= National Council of Ghana Women =

The National Council of Ghana Women (NCGW) was a Ghanaian women's organization announced by then prime minister Kwame Nkrumah in 1960. It was disbanded when Nkrumah's government was overthrown in 1966.

==History==
The NCGW was established in an effort by Kwame Nkrumah's government to centralize women's groups in Ghana. Nkrumah first proposed merging the Ghana Women's League and the Ghana Federation of Women in August 1959. Hannah Kudjoe and Evelyn Amarteifio, leaders of the League and the Federation respectively, both resisted the proposal. However, after July 1960 Nkrumah's hand was strengthened by an influx of new women MPs. He appointed Tawia Adamafio, General Secretary of the CPP, to oversee the amalgamation of the League and the Federation into a single CPP-controlled body. most significantly . Other smaller women's organizations which were merged into the NCGW included the All African Women's League, the Accra Women's Association, the Young Christian Women Association and the Ghana Midwives Association.
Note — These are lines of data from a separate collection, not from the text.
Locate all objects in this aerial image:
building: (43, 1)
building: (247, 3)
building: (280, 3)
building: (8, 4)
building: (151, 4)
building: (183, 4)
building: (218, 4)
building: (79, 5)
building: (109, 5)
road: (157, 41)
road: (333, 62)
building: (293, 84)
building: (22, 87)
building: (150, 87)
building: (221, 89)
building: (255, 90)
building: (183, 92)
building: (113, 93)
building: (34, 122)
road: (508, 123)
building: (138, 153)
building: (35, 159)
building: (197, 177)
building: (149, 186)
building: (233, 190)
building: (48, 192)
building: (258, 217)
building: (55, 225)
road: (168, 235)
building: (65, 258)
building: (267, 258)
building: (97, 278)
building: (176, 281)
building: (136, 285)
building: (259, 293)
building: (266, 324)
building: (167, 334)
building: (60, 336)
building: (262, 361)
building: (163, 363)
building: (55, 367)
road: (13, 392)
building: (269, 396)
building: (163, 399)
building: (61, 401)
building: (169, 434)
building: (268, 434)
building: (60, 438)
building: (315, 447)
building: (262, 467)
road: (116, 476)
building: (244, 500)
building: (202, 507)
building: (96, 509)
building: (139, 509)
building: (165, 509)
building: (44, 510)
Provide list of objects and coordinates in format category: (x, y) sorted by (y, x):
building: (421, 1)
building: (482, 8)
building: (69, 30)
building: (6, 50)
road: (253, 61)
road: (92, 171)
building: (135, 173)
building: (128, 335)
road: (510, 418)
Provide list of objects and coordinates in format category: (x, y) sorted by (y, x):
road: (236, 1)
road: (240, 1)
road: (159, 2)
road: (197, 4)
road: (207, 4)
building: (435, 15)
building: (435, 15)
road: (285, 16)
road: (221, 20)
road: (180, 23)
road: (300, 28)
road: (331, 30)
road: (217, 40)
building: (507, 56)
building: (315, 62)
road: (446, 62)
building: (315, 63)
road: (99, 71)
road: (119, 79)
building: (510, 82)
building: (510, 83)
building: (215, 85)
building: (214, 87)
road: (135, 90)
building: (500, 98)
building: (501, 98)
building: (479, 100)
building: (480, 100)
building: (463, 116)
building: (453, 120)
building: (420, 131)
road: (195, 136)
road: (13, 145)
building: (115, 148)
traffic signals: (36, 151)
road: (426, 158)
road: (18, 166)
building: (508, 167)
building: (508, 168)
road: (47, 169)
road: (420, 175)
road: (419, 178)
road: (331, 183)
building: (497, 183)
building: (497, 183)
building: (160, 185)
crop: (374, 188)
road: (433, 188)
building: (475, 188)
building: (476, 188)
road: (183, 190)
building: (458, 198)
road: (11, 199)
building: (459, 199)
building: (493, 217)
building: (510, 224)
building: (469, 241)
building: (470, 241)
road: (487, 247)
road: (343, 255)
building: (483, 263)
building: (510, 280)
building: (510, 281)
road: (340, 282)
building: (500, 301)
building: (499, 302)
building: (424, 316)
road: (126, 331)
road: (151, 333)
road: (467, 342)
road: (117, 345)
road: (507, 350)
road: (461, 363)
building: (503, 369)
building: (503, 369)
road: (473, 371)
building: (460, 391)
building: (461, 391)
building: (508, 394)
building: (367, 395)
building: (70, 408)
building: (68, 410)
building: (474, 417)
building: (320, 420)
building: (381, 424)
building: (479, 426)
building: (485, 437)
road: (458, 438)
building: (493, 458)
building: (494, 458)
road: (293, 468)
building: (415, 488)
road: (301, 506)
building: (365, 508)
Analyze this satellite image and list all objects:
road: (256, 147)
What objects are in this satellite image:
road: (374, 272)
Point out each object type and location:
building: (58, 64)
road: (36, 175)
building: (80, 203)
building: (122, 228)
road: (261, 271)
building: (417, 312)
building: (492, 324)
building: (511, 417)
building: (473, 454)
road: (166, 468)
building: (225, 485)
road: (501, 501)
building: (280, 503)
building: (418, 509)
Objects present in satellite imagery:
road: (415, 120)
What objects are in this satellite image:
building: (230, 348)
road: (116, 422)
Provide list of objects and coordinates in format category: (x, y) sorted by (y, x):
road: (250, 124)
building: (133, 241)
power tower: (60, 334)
The National Council of Ghana Women was formally inaugurated by Nkrumah at the CPP national headquarters on September 10, 1960. New formal structures were introduced, sidelining Kudjoe and Amarteifio, and leadership positions were offered to women MPs and wives of party activists.

After the 1966 Ghanaian coup d'état ended Nkrumah's regime, the NCGW was disbanded. Several of its leaders were imprisoned along with other CPP activists.